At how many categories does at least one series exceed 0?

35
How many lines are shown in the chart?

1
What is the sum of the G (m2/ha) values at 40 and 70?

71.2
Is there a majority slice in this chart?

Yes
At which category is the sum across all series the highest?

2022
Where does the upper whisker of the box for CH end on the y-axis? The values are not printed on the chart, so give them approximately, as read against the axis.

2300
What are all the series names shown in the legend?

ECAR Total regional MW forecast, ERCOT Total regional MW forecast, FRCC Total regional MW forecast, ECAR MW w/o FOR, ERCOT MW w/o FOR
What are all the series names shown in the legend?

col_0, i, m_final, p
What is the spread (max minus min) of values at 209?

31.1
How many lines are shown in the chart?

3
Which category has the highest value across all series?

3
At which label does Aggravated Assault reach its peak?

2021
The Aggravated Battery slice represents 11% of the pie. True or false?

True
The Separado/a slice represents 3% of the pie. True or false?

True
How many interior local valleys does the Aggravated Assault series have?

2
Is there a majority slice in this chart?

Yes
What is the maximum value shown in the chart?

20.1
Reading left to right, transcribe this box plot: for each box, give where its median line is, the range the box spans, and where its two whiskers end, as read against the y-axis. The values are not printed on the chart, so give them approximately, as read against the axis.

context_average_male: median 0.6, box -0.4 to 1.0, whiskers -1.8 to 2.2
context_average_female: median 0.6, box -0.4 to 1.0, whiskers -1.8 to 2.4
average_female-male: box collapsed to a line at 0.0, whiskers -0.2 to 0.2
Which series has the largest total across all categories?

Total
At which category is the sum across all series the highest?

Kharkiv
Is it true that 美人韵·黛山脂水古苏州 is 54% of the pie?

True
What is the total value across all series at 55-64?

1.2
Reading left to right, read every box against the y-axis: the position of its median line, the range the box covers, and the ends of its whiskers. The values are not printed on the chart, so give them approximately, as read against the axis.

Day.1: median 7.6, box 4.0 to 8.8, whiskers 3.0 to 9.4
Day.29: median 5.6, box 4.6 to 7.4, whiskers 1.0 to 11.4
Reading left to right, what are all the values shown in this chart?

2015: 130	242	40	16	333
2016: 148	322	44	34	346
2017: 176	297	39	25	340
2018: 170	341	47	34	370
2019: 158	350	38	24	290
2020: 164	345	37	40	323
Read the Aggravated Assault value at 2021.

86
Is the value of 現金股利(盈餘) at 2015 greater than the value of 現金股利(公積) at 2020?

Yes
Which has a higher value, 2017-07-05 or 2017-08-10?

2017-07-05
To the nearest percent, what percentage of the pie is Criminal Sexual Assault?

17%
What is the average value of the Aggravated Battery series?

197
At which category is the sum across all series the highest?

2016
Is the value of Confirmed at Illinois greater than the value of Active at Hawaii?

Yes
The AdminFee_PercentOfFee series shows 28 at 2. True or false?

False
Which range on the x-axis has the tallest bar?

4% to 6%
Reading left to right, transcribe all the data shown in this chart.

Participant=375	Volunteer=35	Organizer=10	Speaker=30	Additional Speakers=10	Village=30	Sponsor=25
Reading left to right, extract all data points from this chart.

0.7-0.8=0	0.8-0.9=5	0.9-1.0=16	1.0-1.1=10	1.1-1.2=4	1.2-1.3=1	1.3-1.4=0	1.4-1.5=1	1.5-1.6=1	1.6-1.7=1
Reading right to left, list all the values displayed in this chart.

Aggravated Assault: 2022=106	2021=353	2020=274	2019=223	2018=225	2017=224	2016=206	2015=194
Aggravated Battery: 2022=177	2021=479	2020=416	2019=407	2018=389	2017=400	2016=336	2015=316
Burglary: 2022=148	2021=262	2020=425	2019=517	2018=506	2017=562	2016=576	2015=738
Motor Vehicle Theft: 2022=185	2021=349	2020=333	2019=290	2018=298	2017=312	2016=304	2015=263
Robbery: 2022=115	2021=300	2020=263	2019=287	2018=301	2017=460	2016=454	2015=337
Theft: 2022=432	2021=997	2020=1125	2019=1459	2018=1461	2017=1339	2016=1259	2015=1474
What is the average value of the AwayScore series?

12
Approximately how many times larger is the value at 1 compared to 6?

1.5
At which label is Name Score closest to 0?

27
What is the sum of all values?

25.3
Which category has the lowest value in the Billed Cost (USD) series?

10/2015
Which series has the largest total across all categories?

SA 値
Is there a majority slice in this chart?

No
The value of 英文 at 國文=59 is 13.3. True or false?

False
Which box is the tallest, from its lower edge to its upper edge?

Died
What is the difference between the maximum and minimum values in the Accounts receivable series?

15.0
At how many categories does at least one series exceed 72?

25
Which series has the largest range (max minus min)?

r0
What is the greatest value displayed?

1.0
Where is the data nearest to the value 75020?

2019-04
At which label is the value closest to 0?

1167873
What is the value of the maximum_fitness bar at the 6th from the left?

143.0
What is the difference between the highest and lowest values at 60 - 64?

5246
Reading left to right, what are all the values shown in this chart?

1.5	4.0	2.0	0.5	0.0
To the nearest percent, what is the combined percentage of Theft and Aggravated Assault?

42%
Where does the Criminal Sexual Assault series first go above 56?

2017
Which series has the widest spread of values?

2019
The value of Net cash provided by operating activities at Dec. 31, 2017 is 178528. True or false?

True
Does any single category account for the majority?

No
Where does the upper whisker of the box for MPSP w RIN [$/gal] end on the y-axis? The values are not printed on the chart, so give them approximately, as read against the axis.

^^^^^^^^^^^^^^^^

# Exercise
Locate each line in the entries above that contains the word "median", and copy every such line in full.

# Your response
Reading left to right, transcribe this box plot: for each box, give where its median line is, the range the box spans, and where its two whiskers end, as read against the y-axis. The values are not printed on the chart, so give them approximately, as read against the axis.
context_average_male: median 0.6, box -0.4 to 1.0, whiskers -1.8 to 2.2
context_average_female: median 0.6, box -0.4 to 1.0, whiskers -1.8 to 2.4
Reading left to right, read every box against the y-axis: the position of its median line, the range the box covers, and the ends of its whiskers. The values are not printed on the chart, so give them approximately, as read against the axis.
Day.1: median 7.6, box 4.0 to 8.8, whiskers 3.0 to 9.4
Day.29: median 5.6, box 4.6 to 7.4, whiskers 1.0 to 11.4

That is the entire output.